Der geplante Vortrag hatte gerade angefangen, schon konnte man denken, im Wald - oder zumindest im Garten - zu sein. Man hörte den Gimpel, die Amsel, die Kohlmeise, auch die Eule und der Turmfalke waren dabei. Nur: Im Saal waren gar keine Vögel, sondern lediglich Exemplare des Homo sapiens sapiens vor Kaffee und Kuchen. Einer von ihnen, Helmut Wolferstetter, stand vor der Bühne und versuchte den Anwesenden zu zeigen, wie man am besten Vogelstimmen imitiert. Mit mäßigem Erfolg, wie die bescheidenen Versuche des Publikums zeigten.
Wolferstetter, 47, Landwirt aus dem oberbayerischen Palling im Landkreis Traunstein, hat ein besonderes Hobby: Er ist Vogelstimmenimitator. 2008 trat er bei einer Vogelzwitscher-EM in Österreich an und gewann: Die Veranstaltung war eigentlich mehr Gaudi als klassischer Wettbewerb mit Qualifikation, aber sie verpasste ihm einen Karrieresprung in Sache Vogelstimmen. Seitdem tritt der Europameister im Vogelzwitschern regelmäßig in Bayern auf und zeigt sein Können dem meist amüsierten Publikum. So auch am Mittwochnachmittag beim Seniorenkreis in Kranzberg.
Mit dem Pfeifen hat Wolferstetter als Kind angefangen, natürlich aus Spaß, wie man es halt so macht. Irgendwann begann er, weiter mit seiner Stimme zu experimentieren, pfiff durch Zähne und Zunge, trillerte mit den Lippen und versuchte, einige Vögel nachzuahmen, zunächst ohne zu wissen, welche Art er da jeweils imitierte. Schließlich kaufte er sich eine CD mit Vogelstimmen, beobachtete die Tiere genauer und arbeitete daran, sein Hobby zu verfeinern.

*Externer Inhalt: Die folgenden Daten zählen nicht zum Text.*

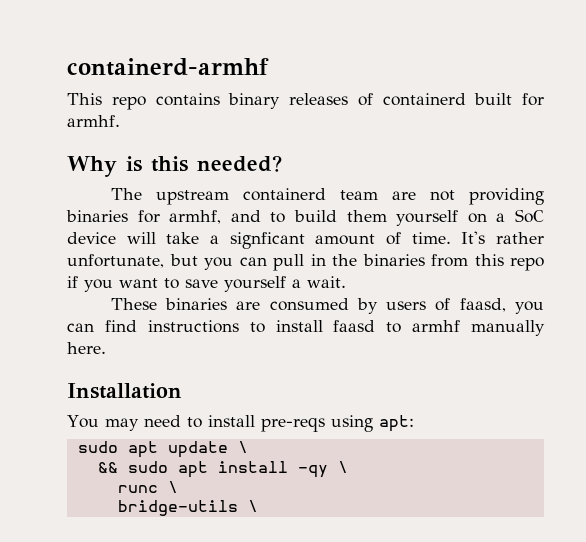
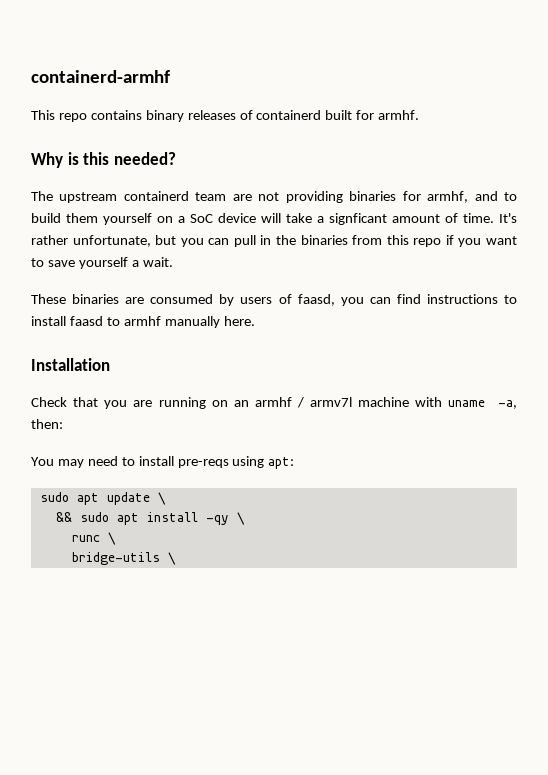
(182, 391) none -> [31,397,517,409] [31,419,63,429] // Check that you are running on an armhf / armv7l machine with uname -a, then:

Über zwanzig heimische Vogelstimmen ließ Helmut Wolferstetter an dem Nachmittag in Kranzberg hören, sozusagen sein "Best of". Dazu zeigte er Bilder der jeweiligen Vögel und erzählte Lustiges und Wissenswertes aus der Welt der Piepmätze, von den Arten, die monatelang fliegen können, ohne ein einziges Mal zu landen (der Mauersegler), und anderen, die kopfüber den Stamm hinunterlaufen (der Kleiber), oder sich besonders früh am Morgen zu Wort melden (der Hausrotschwanz); vom schönen Gefieder der Männchen, die so bunt sind, weil sie den Weibchen gefallen müssen, oder vom schlichten Gefieder der Weibchen, die sich während der Brutzeit lieber verstecken.
Stellt sich die Frage, wie die Vögel selbst reagieren, wenn ein Mensch im Wald ihre Stimme nachahmt. Einmal, erzählt Wolferstetter, sei er in einem Kindergarten gewesen und habe den Kindern gezeigt, wie die Amsel singt. Dann drehte er sich um und plötzlich stand eine Amsel da und schien mit ihm interagieren zu wollen. Auch wenn er in der Natur unterwegs sei und pfeife, bekomme er meistens eine Antwort.
Dennoch fordern Experte einen verantwortungsvollen Umgang mit imitierten oder abgespielten Vogelstimmen. Denn die Imitation eines Rufes könnte den Vogel in seinem Revier stören, der Vogel könnte irritiert oder ängstlich reagieren, weil er einen Rivalen vermutet, den er allerdings nicht sieht. Rivalen gab es im Seniorenkreis am Mittwoch nicht, dafür aber viele Interessierte, die häufig applaudierten.